In its review of the new 11-inch MacBook Air published last week, Ars Technica noted that the battery life of the machine takes a substantial hit when browsing sites with Adobe's Flash Player enabled, pointing to the prevalence of CPU-heavy Flash ads in use on the Internet.
Having Flash installed can cut battery runtime considerably - as much as 33 percent in our testing. With a handful of websites loaded in Safari, Flash-based ads kept the CPU running far more than seemed necessary, and the best time I recorded with Flash installed was just 4 hours. After deleting Flash, however, the MacBook Air ran for 6:02 - with the exact same set of websites reloaded in Safari, and with static ads replacing the CPU-sucking Flash versions.
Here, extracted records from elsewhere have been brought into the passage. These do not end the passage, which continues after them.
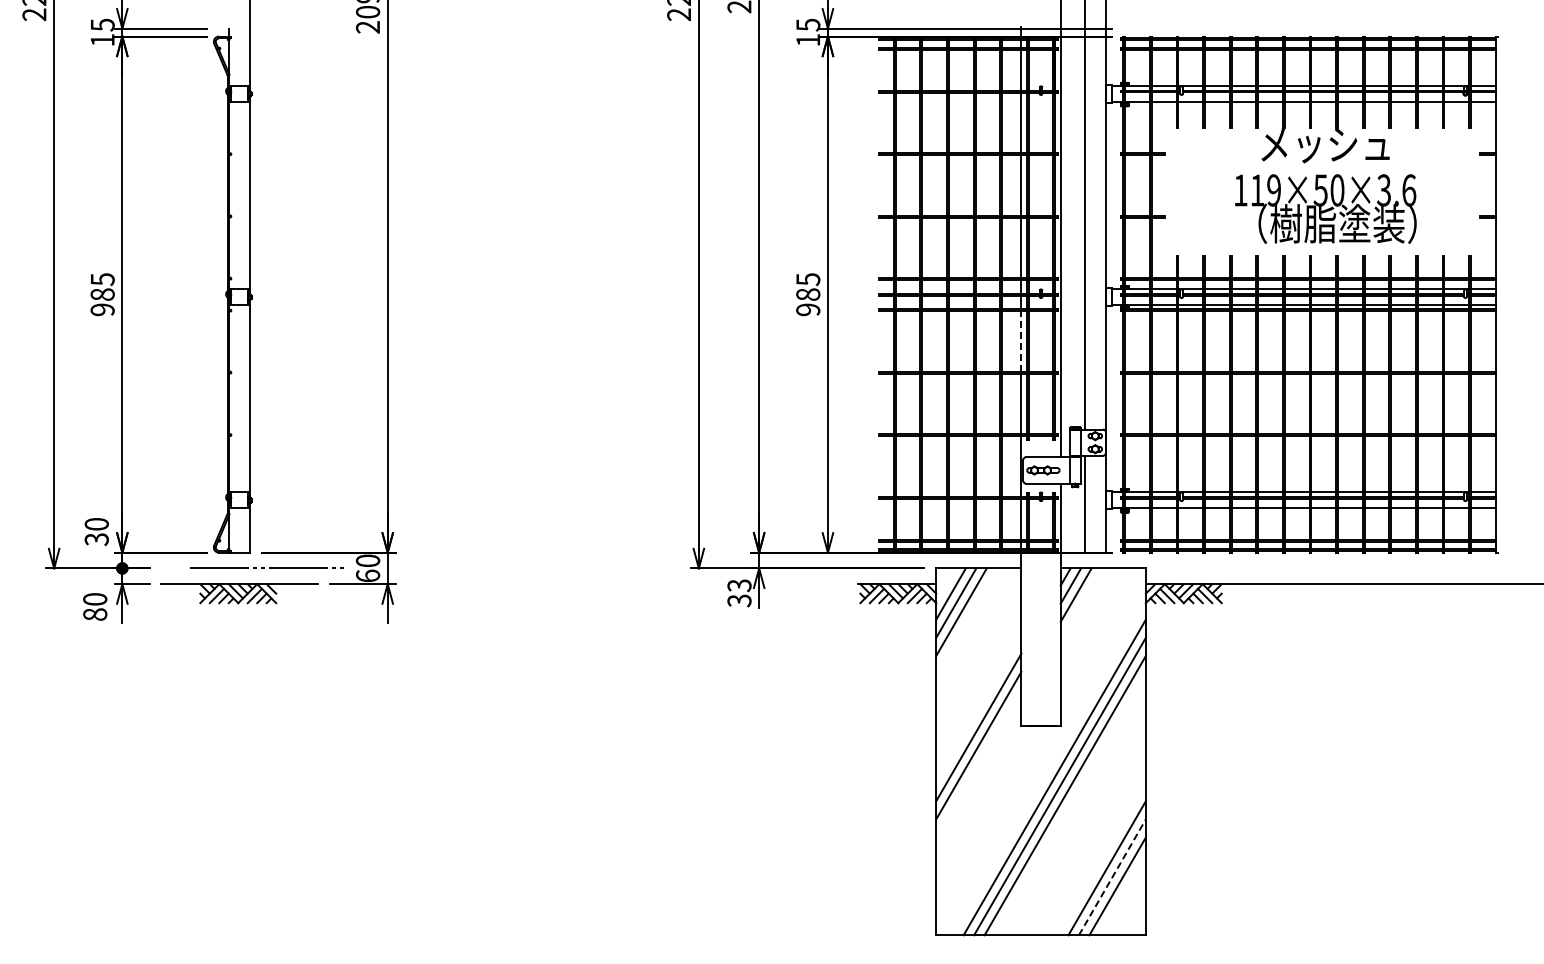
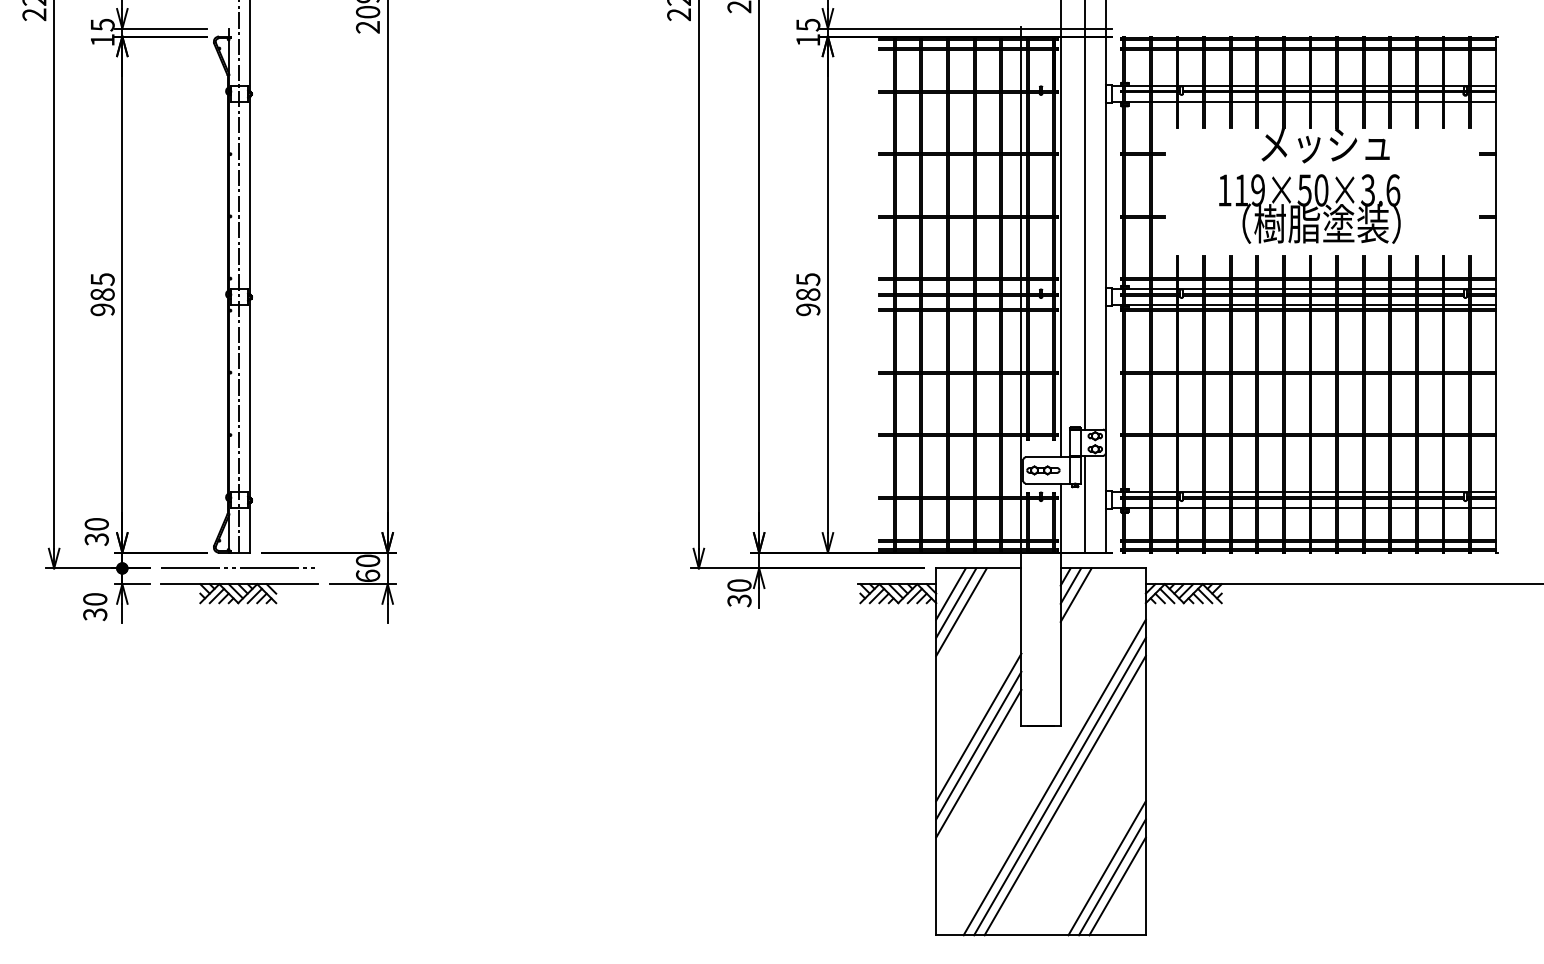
text at (1325, 208) position: (1325, 208) -> (1309, 208)
line at (239, 277): none -> present
line at (1021, 340): dashed -> solid
line at (264, 567) position: (264, 567) -> (235, 567)
text at (739, 585): 33 -> 30
text at (95, 614): 80 -> 30
line at (978, 763): none -> present
line at (1112, 877): dashed -> solid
The difference has gained much attention due to the MacBook Air's limited battery capacity, the ongoing dispute between Apple and Adobe over Flash, and Apple's decision to ship the new MacBook Air without Flash Player pre-installed, a change coming to all of the company's Mac products.
Fast Company spoke with Adobe Chief Technology Office Kevin Lynch about the MacBook Air news and the broader dispute over Flash, and Lynch argued that it makes perfect sense that displaying Flash content would utilize more battery power than not displaying it. Lynch also claimed that displaying the same content in Apple-supported HTML5 technology would use as much or more battery power than in Flash.
"It's a false argument to make, of the power usage," Lynch explains. "When you're displaying content, any technology will use more power to display, versus not displaying content. If you used HTML5, for example, to display advertisements, that would use as much or more processing power than what Flash uses."
Lynch said several studies have already confirmed Flash's higher battery life, and also argued that HTML5 had far less reliable playback.
Lynch went on to focus on the "negative campaigning" against Adobe's Flash technology, taking aim at Apple for "inciting" the movement, calling Apple's choice to cut off access to Flash content for its iOS users "hurtful" to Adobe and Flash developers and "counter to [Adobe's] values".
"I just think there's this negative campaigning going on, and, for whatever reason, Apple is really choosing to incite it, and condone it," Lynch says. "I think that's unfortunate. We don't think it's good for the web to have aspects closed off--a blockade of certain types of expression. There's a decade of content out there that you just can't view on Apple's device, and I think that's not only hurtful to Adobe, but hurtful to everyone that created that content."
For its part, Adobe is looking at how to accommodate the growing presence of HTML5 content on the Internet, recently offering a demo of a tool that would allow developers to easily port much of their Flash content to HTML5.